A Reese bass is a detuned, filtered bass whose beating oscillators give warm, moving low-end
A Reese bass (named after Kevin Saunderson’s ‘Reese’ alias) is made by running two or more oscillators detuned slightly against each other, so they beat and phase, giving a thick, chorusing low-end with a sense of internal movement even on a held note. In future garage this bass is specifically a ‘warm filtered reese’ — the MusicTech spec Wikipedia cites calls for a subbass or square-wave bass with a modulating filter, so the filter sweeps slowly and adds an evolving, opening/closing quality on top of the detune beating. Saw or square oscillators are common because they give the filter rich harmonics to move through.

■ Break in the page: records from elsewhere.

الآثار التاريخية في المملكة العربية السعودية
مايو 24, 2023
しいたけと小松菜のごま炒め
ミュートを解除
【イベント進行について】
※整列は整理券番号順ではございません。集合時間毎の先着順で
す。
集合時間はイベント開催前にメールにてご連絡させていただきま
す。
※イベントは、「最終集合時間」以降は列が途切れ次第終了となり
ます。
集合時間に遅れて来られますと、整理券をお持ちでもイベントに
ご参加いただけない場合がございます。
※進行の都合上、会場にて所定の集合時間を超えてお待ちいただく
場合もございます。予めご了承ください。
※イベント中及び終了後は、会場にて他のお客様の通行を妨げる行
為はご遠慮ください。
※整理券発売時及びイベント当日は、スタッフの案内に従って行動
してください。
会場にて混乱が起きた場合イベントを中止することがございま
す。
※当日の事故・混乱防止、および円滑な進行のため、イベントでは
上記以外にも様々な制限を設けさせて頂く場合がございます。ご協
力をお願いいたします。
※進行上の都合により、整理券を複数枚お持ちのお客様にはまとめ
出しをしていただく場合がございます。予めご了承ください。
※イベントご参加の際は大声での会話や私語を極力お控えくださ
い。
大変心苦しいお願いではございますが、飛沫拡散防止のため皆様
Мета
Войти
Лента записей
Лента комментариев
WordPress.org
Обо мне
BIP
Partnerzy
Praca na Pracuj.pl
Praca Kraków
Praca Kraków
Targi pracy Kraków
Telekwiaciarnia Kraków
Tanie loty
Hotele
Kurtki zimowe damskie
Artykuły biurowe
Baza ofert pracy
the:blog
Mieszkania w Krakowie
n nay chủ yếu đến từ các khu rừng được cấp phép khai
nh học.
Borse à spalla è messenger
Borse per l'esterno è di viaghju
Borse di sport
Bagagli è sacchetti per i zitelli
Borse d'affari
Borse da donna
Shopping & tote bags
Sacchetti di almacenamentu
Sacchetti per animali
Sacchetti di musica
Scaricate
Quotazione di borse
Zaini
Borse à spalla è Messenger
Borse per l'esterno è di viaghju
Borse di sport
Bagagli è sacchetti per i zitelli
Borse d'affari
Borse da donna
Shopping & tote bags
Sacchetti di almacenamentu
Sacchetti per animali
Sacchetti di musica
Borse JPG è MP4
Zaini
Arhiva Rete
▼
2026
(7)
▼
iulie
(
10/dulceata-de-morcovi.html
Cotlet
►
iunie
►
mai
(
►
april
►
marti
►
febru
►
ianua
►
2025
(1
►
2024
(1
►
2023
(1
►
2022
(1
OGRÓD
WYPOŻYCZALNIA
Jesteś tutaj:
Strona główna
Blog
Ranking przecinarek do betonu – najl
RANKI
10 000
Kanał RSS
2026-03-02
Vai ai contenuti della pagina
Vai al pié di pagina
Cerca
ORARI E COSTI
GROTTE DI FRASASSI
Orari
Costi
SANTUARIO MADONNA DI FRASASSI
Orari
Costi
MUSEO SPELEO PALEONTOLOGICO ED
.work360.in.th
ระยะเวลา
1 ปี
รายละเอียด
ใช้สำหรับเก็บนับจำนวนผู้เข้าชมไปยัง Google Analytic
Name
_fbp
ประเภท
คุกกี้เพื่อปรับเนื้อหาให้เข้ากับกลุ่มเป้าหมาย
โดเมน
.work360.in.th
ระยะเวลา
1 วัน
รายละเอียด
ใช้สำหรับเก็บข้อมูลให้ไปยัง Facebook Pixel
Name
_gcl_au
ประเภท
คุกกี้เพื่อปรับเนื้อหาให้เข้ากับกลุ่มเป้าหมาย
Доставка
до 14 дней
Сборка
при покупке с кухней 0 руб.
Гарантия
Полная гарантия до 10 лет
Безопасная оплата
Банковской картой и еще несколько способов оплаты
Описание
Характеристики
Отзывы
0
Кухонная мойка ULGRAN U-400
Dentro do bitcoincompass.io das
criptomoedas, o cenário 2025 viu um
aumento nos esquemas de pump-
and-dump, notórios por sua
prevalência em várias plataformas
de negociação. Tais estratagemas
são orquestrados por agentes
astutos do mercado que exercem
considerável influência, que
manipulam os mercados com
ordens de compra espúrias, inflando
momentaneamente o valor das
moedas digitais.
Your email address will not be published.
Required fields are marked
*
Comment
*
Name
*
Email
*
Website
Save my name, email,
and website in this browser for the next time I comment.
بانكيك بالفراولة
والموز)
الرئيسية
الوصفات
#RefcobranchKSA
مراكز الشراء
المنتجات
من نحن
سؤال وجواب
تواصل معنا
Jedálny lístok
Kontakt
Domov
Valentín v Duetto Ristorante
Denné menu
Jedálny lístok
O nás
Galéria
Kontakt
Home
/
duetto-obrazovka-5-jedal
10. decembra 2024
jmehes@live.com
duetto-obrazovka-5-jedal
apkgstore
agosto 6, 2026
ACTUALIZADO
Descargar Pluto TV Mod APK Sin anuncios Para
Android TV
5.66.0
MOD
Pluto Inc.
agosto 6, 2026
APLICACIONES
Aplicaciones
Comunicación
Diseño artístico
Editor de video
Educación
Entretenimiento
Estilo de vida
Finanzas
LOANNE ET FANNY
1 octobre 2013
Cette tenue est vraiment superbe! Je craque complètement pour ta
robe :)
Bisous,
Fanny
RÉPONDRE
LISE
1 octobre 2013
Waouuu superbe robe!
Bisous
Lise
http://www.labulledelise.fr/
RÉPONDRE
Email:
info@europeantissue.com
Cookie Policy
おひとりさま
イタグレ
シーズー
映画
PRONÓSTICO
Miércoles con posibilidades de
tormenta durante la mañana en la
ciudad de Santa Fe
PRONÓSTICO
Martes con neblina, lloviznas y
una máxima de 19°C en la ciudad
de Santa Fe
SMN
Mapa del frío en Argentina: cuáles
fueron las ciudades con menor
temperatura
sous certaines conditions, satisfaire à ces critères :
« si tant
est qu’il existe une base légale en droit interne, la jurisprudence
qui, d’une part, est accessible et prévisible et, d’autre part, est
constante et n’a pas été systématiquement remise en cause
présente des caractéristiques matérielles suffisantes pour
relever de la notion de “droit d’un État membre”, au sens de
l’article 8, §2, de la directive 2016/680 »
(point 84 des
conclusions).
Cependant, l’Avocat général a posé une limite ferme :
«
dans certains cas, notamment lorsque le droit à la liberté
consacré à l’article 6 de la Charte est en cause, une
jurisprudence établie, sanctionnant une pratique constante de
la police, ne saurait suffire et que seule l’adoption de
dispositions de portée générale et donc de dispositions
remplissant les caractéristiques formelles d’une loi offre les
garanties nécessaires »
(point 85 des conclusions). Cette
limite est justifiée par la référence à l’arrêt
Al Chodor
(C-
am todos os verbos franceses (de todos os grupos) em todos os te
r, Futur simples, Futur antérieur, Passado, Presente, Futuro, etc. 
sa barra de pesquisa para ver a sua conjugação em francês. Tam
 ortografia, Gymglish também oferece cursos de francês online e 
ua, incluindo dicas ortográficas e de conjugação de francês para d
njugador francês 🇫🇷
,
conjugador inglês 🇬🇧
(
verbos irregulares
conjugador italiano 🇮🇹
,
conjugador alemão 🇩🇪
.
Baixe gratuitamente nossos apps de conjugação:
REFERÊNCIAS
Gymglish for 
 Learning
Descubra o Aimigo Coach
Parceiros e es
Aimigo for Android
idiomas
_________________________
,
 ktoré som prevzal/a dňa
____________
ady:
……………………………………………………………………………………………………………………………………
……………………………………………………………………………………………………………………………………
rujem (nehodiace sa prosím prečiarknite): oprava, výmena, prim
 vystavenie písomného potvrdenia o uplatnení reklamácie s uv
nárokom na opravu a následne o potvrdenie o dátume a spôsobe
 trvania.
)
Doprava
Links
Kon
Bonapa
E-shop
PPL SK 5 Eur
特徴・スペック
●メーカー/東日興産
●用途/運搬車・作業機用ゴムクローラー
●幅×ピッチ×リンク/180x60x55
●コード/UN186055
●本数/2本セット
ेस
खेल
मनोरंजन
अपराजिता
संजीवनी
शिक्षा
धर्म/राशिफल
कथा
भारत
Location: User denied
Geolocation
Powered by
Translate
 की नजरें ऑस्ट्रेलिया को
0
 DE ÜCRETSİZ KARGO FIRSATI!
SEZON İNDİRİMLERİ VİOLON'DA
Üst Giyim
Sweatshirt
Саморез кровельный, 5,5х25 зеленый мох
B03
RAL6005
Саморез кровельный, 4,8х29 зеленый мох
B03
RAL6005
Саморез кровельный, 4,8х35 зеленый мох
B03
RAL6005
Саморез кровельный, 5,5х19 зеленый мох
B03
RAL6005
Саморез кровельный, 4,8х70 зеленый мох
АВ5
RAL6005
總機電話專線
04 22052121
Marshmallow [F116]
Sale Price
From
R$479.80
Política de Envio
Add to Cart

The result is the dark, sustained, breathing bass that anchors the genre’s mood.
Examples
Detune two saw oscillators a few Hz apart and mix them: the low end beats and thickens. Add a low-pass filter with a slow LFO on cutoff and the bass now sweeps as well — the ‘warm filtered reese’ future-garage sound. Increasing the detune widens/roughens the beating.
Assessment
Build a Reese bass: detune two oscillators until you hear beating, then add slow filter modulation. Describe how increasing the detune changes the character, and what the modulating filter adds on top of the detune.